Start of Block
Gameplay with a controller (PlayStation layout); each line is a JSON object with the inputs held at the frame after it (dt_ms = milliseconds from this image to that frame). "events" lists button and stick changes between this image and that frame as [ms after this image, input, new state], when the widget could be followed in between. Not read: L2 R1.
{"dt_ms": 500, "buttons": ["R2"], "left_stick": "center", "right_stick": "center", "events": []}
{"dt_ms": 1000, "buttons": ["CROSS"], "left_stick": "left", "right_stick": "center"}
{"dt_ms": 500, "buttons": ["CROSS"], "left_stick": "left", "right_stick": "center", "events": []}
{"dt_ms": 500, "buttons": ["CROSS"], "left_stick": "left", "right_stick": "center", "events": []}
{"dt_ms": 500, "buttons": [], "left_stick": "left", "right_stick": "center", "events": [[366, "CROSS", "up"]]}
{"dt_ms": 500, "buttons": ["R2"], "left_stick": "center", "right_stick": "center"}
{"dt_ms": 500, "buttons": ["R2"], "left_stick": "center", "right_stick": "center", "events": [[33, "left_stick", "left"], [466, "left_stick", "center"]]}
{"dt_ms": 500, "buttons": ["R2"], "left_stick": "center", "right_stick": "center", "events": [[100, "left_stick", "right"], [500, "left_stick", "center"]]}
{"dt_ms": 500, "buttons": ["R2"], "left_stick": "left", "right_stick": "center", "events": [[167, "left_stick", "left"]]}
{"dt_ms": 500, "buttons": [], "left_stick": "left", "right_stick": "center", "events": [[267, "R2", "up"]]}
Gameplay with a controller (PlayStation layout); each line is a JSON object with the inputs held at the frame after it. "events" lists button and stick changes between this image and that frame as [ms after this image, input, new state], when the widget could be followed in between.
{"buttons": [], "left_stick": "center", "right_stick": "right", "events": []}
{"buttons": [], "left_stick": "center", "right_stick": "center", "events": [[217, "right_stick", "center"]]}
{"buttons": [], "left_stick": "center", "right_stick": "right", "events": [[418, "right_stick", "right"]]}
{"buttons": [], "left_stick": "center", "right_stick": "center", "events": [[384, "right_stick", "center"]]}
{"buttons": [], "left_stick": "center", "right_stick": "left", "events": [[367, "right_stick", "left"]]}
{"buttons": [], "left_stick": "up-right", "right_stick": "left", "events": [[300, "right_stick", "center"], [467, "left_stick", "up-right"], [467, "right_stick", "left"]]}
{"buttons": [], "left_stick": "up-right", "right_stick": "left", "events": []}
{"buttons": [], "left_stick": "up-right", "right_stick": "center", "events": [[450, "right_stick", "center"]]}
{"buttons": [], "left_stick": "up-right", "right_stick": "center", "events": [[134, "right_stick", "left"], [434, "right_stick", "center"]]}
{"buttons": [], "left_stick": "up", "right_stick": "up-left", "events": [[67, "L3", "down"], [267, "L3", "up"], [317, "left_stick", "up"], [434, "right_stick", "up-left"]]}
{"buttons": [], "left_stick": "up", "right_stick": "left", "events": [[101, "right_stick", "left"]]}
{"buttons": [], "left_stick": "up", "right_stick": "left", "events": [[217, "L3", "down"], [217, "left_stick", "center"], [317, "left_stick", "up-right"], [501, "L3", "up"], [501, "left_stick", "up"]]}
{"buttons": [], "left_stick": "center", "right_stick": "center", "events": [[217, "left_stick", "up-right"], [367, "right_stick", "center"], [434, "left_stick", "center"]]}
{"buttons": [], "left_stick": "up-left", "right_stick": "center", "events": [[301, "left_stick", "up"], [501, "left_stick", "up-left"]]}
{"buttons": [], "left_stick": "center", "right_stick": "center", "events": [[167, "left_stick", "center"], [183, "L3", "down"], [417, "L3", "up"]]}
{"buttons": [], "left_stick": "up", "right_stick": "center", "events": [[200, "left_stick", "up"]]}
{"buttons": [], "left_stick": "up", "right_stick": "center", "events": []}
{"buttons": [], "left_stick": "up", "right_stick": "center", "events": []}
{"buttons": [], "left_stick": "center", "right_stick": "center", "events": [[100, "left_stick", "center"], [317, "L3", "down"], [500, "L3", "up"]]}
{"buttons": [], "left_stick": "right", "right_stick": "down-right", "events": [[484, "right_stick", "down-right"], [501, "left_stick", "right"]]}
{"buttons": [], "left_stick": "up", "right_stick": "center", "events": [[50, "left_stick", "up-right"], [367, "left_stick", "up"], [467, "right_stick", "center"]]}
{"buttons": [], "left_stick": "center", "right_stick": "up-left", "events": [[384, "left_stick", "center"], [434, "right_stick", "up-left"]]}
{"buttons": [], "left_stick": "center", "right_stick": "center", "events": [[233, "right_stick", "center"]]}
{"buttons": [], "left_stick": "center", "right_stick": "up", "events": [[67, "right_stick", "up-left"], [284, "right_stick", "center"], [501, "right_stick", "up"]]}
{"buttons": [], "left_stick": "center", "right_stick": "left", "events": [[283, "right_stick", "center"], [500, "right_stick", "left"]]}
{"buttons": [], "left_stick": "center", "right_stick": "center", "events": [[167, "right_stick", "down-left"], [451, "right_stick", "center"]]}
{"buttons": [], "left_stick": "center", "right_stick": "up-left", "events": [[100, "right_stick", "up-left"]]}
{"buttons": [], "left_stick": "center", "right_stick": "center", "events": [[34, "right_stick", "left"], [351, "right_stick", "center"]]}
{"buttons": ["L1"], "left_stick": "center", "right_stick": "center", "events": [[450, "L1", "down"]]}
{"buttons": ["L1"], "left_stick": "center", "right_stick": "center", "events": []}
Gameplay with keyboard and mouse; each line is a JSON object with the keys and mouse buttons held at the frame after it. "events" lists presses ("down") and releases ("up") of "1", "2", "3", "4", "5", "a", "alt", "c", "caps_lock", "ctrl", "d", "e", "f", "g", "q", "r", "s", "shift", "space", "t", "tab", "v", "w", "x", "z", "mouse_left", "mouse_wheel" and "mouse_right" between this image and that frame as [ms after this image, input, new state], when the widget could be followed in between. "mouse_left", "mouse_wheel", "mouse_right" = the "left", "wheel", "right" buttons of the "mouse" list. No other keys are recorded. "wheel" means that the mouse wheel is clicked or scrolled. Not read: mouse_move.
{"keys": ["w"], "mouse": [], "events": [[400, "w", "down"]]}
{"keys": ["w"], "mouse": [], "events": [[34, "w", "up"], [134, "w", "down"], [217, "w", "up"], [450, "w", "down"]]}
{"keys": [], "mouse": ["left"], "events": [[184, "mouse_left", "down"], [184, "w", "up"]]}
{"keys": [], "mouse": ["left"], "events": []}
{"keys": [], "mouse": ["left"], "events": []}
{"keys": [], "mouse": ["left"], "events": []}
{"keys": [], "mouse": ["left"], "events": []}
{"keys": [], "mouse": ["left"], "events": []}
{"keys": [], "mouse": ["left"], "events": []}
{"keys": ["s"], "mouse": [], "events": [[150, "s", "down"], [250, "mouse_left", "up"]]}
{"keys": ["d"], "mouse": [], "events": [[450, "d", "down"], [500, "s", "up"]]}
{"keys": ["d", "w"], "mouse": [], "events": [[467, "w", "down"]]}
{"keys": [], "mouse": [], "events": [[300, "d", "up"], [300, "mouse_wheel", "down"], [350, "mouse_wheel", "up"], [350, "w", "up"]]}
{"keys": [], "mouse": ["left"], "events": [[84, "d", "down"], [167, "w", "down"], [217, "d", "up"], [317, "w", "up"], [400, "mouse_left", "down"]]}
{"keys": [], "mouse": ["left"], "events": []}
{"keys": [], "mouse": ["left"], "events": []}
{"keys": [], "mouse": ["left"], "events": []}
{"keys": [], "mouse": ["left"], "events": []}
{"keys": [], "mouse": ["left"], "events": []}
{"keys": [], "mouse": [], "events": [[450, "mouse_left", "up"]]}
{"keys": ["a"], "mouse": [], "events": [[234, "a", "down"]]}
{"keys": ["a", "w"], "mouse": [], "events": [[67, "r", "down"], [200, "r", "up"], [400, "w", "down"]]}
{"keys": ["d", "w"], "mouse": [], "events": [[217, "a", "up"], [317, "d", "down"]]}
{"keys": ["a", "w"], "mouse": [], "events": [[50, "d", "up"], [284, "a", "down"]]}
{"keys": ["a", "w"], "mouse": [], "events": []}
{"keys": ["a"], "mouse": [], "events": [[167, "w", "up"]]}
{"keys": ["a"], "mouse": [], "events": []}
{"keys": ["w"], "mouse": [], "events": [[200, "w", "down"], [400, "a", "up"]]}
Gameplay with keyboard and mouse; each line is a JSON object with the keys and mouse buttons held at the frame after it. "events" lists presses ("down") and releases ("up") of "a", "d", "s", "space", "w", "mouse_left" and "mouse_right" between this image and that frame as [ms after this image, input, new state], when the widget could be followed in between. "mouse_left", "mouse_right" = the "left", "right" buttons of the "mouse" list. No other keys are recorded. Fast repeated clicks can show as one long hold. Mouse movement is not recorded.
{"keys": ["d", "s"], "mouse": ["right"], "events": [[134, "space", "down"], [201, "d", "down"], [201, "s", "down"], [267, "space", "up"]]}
End of Block
— Exercise requirements —
Look through the data above. Find each line with the string "layout" and copy it.

— Output for this task —
Gameplay with a controller (PlayStation layout); each line is a JSON object with the inputs held at the frame after it (dt_ms = milliseconds from this image to that frame). "events" lists button and stick changes between this image and that frame as [ms after this image, input, new state], when the widget could be followed in between. Not read: L2 R1.
Gameplay with a controller (PlayStation layout); each line is a JSON object with the inputs held at the frame after it. "events" lists button and stick changes between this image and that frame as [ms after this image, input, new state], when the widget could be followed in between.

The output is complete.